La bibliothèque libre.
Cette page a été validée par deux contributeurs.
257
L’ASSOMMOIR.

— Aussi, reprit Gervaise, pourquoi sont-ils si rats !… vous savez, ils ont menti, le mois dernier, quand la femme a raconté partout qu’elle avait perdu un bout de chaîne d’or, en allant reporter l’ouvrage. Vrai ! si celle-là perd jamais quelque chose !… C’était simplement une façon de pleurer misère et de ne pas vous donner vos cent sous.
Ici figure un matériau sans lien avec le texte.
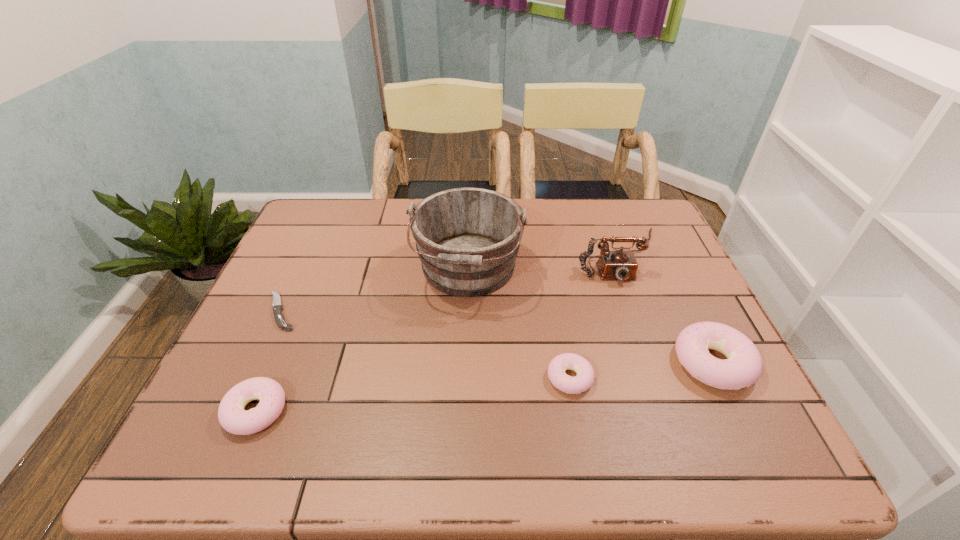
The width and height of the screenshot is (960, 540). Find the location of `the fourth tallest object`. the fourth tallest object is located at coordinates click(x=233, y=418).

Image resolution: width=960 pixels, height=540 pixels. In order to click on the leftmost doughnut in this screenshot , I will do 233,418.

At what (x,y) coordinates should I click in order to perform the action: click on the second shortest object. Please return your answer as a coordinate pair (x, y). Looking at the image, I should click on (584, 379).

At what (x,y) coordinates should I click in order to perform the action: click on the fourth object from left to right. Please return your answer as a coordinate pair (x, y). The image size is (960, 540). Looking at the image, I should click on (584, 379).

You are a GUI agent. You are given a task and a screenshot of the screen. Output one action in this format:
    pyautogui.click(x=<x>, y=<y>)
    Task: Click on the tallest doughnut
    This screenshot has height=540, width=960.
    Given the screenshot: What is the action you would take?
    pyautogui.click(x=742, y=368)

This screenshot has width=960, height=540. I want to click on the third tallest object, so click(x=742, y=368).

Where is `the third object from left to right`? This screenshot has height=540, width=960. the third object from left to right is located at coordinates (467, 239).

Identify the location of wine bucket. The height and width of the screenshot is (540, 960). (467, 239).

Image resolution: width=960 pixels, height=540 pixels. I want to click on telephone, so click(x=622, y=265).

The width and height of the screenshot is (960, 540). Find the location of `pocketknife`. pocketknife is located at coordinates (277, 307).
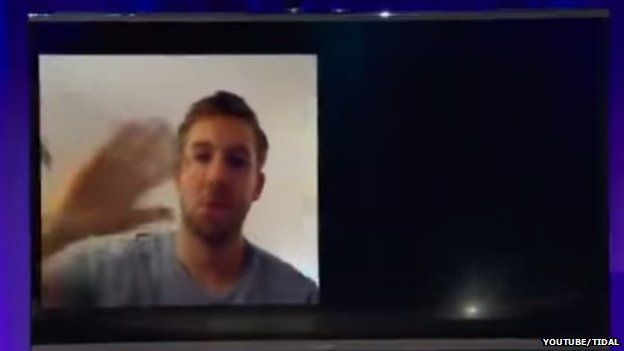
You are a GUI agent. You are given a task and a screenshot of the screen. Output one action in this format:
    pyautogui.click(x=<x>, y=<y>)
    Task: Click on the computer screen
    The width and height of the screenshot is (624, 351).
    Given the screenshot: What is the action you would take?
    pyautogui.click(x=339, y=17)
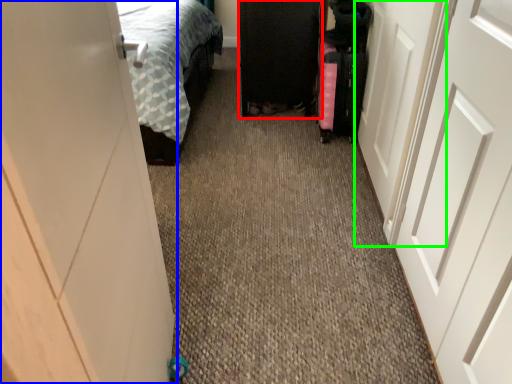
Question: Estimate the real-world distances between objects in this image. Which object is closer to furniture (highlighted by a red box), door (highlighted by a blue box) or door (highlighted by a green box)?

Choices:
 (A) door
 (B) door

Answer: (B)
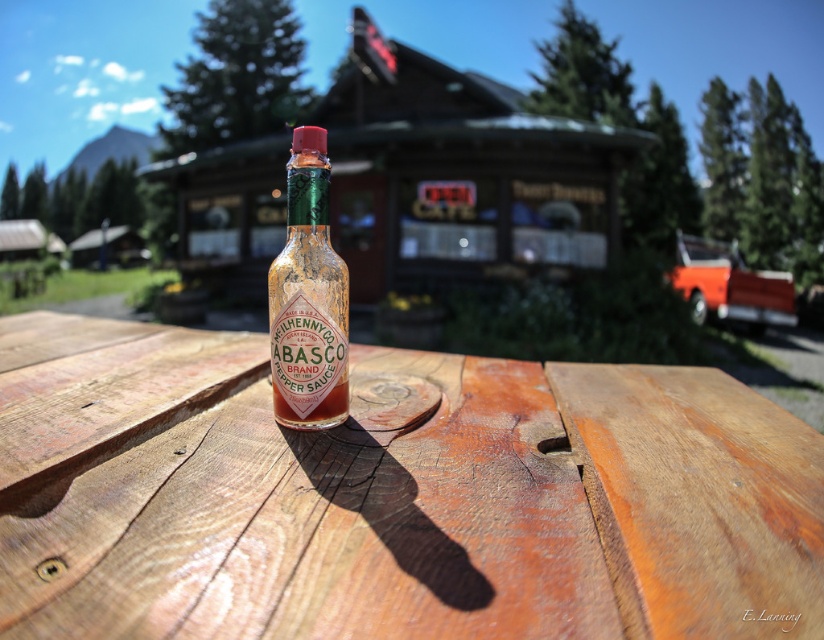
Question: Is wooden picnic table at center above matte glass tabasco bottle at center?

Choices:
 (A) no
 (B) yes

Answer: (A)

Question: Which point is closer to the camera?

Choices:
 (A) (48, 454)
 (B) (325, 138)

Answer: (A)

Question: Is wooden picnic table at center bigger than matte glass tabasco bottle at center?

Choices:
 (A) no
 (B) yes

Answer: (B)

Question: Is wooden picnic table at center to the left of matte glass tabasco bottle at center from the viewer's perspective?

Choices:
 (A) no
 (B) yes

Answer: (B)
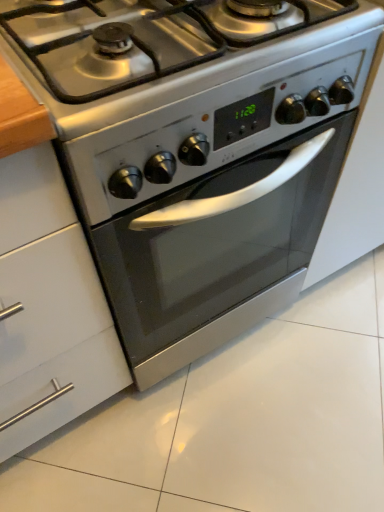
I want to click on white glossy cabinet at left, so click(x=48, y=307).

The image size is (384, 512). What do you see at coordinates (48, 307) in the screenshot?
I see `white glossy cabinet at left` at bounding box center [48, 307].

What do you see at coordinates (185, 79) in the screenshot? I see `satin silver gas stove at center` at bounding box center [185, 79].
— Je ne les ai encore vus que deux fois, mes cent sous, dit maman Coupeau.

— Voulez-vous parier ! le mois prochain, ils inventeront une autre histoire… Ça explique pourquoi ils bouchent leur fenêtre, quand ils mangent un lapin. N’est-ce pas ? on serait en droit de leur dire : « Puisque vous mangez un lapin, vous pouvez bien donner cent sous à votre mère. » Oh ! ils ont du vice !… Qu’est-ce que vous seriez devenue, si je ne vous avais pas prise avec nous ?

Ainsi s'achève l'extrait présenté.